Your answer must restate the listing below word for word and contain no images.

-=-=-

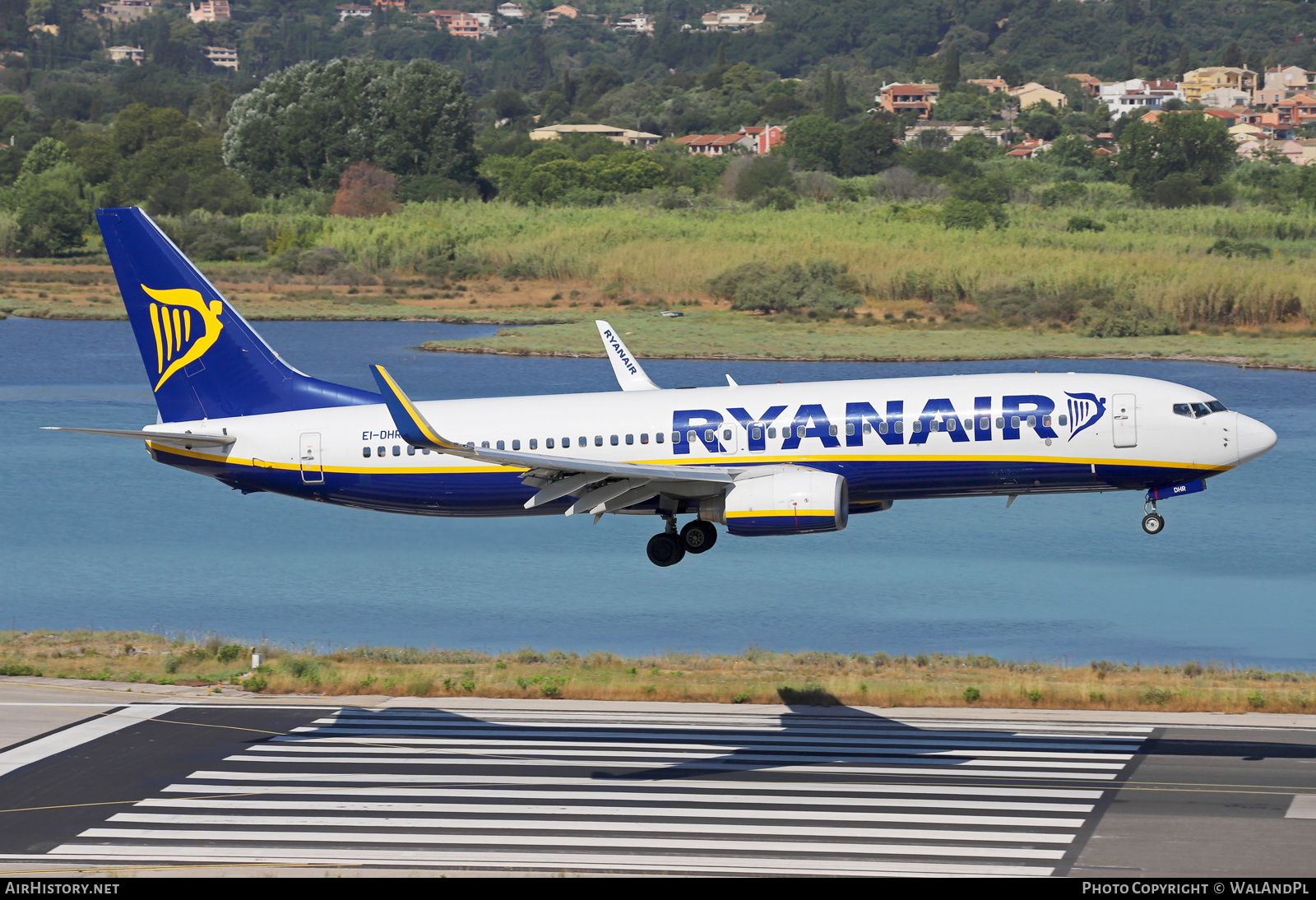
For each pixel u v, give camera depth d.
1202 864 110.25
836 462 168.25
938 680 179.00
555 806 125.06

-=-=-

TASK ANSWER:
For each pixel u v, give camera depth d.
1202 864 110.25
836 462 168.25
938 680 179.00
555 806 125.06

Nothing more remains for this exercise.